В иное время казалось, что война идет не на этой планете. Думаю, если войска Кемпа сумеют наконец добраться до столицы, «Мандрагора корпорейшн» окажется наиболее готовой к торжественной встрече.
Проверка человеческого тела на прочность представляет собой лишь одно из наиболее передовых направлений, находящихся в центре исследовательской программы «Мандрагора корпорейшн». Наша главная цель – максимальное использование ВСЕХ его ресурсов.
Всего десять лет назад «Мандрагора» еще боролась за место под солнцем. И то, что корпорация строилась по принципам партии вооруженного восстания, давало ей преимущество перед всеми участниками корпоративной стратегической игры. На этом отдельном столе. Логотипом компании был срез спирали ДНК, парящий на фоне электронной цепи, а публикуемые «Мандрагорой» материалы представляли точное сочетание агрессивности и обещаний на тему «больше‑долларов‑на‑ваши‑инвестиции» или «первый‑среди‑новых». С началом войны акции компании резко пошли вверх.
Вполне неплохо.
– Как думаешь, на нас смотрят?
Я пожал плечами:
– На нас всегда кто‑то смотрит. Факт этой жизни. Вопрос в том, видят ли нас.
Шнайдер с возмущением взглянул на меня:
– Считаешь, нас уже заметили?
– Сомневаюсь. Система автоматического обнаружения настроена не совсем на это. Война отсюда слишком далеко. Мы носим форму дружественных войск. Количество – менее десяти единиц. Мы ничем не выделяемся.
– Пока.
– Да, пока, – согласился я, отвернувшись в сторону. – Так пойдем же и сделаем так, чтобы нас заметили.
И мы прошли через мост.
– Вы не похожи на артистов, – так сказал промоутер, наконец отметив наше присутствие у входа.

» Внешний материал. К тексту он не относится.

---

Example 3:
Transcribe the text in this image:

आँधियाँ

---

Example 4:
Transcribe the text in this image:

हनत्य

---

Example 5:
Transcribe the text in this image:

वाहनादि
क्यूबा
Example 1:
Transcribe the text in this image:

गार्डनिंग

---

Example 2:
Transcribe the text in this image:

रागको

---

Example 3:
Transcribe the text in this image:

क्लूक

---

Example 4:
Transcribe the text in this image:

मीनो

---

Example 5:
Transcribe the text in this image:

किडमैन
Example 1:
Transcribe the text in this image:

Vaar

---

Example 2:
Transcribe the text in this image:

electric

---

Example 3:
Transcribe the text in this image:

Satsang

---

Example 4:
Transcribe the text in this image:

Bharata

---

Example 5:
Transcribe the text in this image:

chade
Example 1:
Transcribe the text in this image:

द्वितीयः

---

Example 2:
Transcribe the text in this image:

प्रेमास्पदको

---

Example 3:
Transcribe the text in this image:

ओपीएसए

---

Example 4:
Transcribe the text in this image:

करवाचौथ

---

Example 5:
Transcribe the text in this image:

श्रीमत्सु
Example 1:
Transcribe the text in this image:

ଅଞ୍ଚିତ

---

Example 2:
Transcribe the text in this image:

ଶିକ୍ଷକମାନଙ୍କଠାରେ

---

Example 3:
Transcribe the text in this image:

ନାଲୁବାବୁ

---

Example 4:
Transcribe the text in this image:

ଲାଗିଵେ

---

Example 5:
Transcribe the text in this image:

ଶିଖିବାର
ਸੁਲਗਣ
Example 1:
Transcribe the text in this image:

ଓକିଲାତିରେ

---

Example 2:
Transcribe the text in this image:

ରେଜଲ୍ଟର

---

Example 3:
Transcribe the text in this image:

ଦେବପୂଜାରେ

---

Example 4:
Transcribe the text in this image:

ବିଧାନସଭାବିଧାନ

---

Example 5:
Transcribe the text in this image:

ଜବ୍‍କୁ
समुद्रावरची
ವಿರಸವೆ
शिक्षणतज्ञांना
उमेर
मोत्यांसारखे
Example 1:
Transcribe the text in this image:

Без формы, в только что купленной гражданской одежде, мы стояли у двери в кабинет и рассчитывали лишь на удачу.
– Мы охранники, – вежливо пояснил я. – Она артистка.
Взгляд промоутера метнулся в сторону – туда, где за столом сидела Таня Вордени. На ней были темные очки, налице застыло напряженное ожидание. В последние две недели Таня начала чуть округляться, что невозможно было заметить под черным плащом, а лицо ее оставалось, как и прежде, худым. Промоутер хмыкнул, по‑видимому, удовлетворенный увиденным:
– Хорошо, – увеличив изображение на дисплее, он какое‑то время изучал поток несшегося по улице транспорта. – Должен вам сказать, что, независимо от характера вашего продукта, вы будете конкурировать с тем, кого поддерживает правительство.

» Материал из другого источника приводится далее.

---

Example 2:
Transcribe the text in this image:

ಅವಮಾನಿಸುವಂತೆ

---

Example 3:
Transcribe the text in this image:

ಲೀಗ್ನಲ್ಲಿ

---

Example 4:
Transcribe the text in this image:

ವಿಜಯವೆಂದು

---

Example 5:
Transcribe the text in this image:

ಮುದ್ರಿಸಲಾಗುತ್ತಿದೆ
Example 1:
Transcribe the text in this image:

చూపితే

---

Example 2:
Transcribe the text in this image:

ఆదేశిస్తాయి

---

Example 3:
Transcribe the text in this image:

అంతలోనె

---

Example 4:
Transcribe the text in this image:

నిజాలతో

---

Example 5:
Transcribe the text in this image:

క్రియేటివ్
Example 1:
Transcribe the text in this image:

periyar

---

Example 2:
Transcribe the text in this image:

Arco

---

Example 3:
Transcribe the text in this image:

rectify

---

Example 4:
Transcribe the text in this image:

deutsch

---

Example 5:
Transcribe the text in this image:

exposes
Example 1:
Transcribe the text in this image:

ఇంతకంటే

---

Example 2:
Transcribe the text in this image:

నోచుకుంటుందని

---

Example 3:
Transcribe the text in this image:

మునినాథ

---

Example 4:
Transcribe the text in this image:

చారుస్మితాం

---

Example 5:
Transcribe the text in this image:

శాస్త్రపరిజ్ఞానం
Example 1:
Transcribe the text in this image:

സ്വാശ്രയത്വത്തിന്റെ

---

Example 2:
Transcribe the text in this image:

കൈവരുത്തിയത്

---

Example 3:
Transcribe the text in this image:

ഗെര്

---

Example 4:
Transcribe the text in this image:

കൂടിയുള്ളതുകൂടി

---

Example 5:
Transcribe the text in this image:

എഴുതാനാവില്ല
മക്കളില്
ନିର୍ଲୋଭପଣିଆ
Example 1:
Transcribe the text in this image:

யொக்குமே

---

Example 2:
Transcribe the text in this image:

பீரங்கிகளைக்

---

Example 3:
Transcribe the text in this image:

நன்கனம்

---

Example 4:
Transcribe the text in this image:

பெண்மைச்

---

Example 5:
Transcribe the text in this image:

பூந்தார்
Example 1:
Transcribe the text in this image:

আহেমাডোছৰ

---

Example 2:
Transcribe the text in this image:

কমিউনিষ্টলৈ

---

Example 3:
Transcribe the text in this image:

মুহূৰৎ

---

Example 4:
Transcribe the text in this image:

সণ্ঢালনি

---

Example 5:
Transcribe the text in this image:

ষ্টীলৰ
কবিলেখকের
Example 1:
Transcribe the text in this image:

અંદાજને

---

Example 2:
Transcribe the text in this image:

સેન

– Типа Лапинии? – насмешка, прозвучавшая в голосе Шнайдера, могла бы пробить кого угодно на суборбитальной дистанции. Промоутер сдвинул назад свою полувоенную шапочку и, поудобнее устроившись на стуле, положил на край стола ногу, обутую в чересчур вычурный для военного человека сапог. У основания дочиста выбритого черепа я заметил три или четыре отметины, очень напоминавшие следы ранения, но оконтуренные слишком четко, чтобы представлять собой что‑либо, кроме дизайна.
– Друзья, не нужно смеяться над большими людьми, – небрежно заметил он. – У меня было два процента в предприятии с Лапинией, и теперь я живу в деловом районе Латимера. Скажу так: лучший способ пережить войну – это ее купить. Что хорошо известно корпорациям. У них есть нужное оборудование, чтобы его продавать, и рычаги, чтобы влиять на конкуренцию. А теперь послушайте, – он ткнул в сторону дисплея, на котором висел значок нашего сообщения, выделявшегося словно готовая вот‑вот разорваться красная граната. – Что бы вы там ни предложили, если собираетесь идти против течения, вещь должна быть офигительно убойная.